Stored data entries:
--

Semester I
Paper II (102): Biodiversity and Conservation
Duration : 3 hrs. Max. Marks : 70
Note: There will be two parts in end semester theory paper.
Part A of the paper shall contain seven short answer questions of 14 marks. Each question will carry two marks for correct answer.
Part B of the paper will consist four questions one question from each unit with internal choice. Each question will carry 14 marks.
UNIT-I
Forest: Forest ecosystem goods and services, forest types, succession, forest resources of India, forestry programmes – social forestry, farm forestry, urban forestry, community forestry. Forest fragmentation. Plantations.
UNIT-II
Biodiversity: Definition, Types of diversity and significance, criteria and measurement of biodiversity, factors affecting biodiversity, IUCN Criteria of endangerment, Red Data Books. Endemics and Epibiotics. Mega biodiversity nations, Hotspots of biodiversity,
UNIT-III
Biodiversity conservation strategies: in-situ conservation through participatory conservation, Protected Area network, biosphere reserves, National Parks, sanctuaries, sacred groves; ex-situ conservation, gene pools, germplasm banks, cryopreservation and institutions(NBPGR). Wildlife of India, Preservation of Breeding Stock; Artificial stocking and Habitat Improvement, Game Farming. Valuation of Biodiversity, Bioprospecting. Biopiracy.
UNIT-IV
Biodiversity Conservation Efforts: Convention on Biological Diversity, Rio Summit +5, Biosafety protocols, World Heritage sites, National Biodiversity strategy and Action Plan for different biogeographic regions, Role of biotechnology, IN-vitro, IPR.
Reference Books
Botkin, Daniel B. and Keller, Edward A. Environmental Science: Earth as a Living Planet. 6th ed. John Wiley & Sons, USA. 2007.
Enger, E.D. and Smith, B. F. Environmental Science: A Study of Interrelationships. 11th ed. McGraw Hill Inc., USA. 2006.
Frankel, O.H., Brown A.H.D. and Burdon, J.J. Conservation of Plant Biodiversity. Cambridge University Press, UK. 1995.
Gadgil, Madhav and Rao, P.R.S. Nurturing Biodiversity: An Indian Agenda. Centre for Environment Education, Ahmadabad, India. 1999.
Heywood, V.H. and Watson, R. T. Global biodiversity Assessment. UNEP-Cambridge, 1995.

--

(What you are asked to do): Transcribe all of the entries without alteration.

(Your solution):
Semester I
Paper II (102): Biodiversity and Conservation
Duration : 3 hrs. Max. Marks : 70
Note: There will be two parts in end semester theory paper.
Part A of the paper shall contain seven short answer questions of 14 marks. Each question will carry two marks for correct answer.
Part B of the paper will consist four questions one question from each unit with internal choice. Each question will carry 14 marks.
UNIT-I
Forest: Forest ecosystem goods and services, forest types, succession, forest resources of India, forestry programmes – social forestry, farm forestry, urban forestry, community forestry. Forest fragmentation. Plantations.
UNIT-II
Biodiversity: Definition, Types of diversity and significance, criteria and measurement of biodiversity, factors affecting biodiversity, IUCN Criteria of endangerment, Red Data Books. Endemics and Epibiotics. Mega biodiversity nations, Hotspots of biodiversity,
UNIT-III
Biodiversity conservation strategies: in-situ conservation through participatory conservation, Protected Area network, biosphere reserves, National Parks, sanctuaries, sacred groves; ex-situ conservation, gene pools, germplasm banks, cryopreservation and institutions(NBPGR). Wildlife of India, Preservation of Breeding Stock; Artificial stocking and Habitat Improvement, Game Farming. Valuation of Biodiversity, Bioprospecting. Biopiracy.
UNIT-IV
Biodiversity Conservation Efforts: Convention on Biological Diversity, Rio Summit +5, Biosafety protocols, World Heritage sites, National Biodiversity strategy and Action Plan for different biogeographic regions, Role of biotechnology, IN-vitro, IPR.
Reference Books
Botkin, Daniel B. and Keller, Edward A. Environmental Science: Earth as a Living Planet. 6th ed. John Wiley & Sons, USA. 2007.
Enger, E.D. and Smith, B. F. Environmental Science: A Study of Interrelationships. 11th ed. McGraw Hill Inc., USA. 2006.
Frankel, O.H., Brown A.H.D. and Burdon, J.J. Conservation of Plant Biodiversity. Cambridge University Press, UK. 1995.
Gadgil, Madhav and Rao, P.R.S. Nurturing Biodiversity: An Indian Agenda. Centre for Environment Education, Ahmadabad, India. 1999.
Heywood, V.H. and Watson, R. T. Global biodiversity Assessment. UNEP-Cambridge, 1995.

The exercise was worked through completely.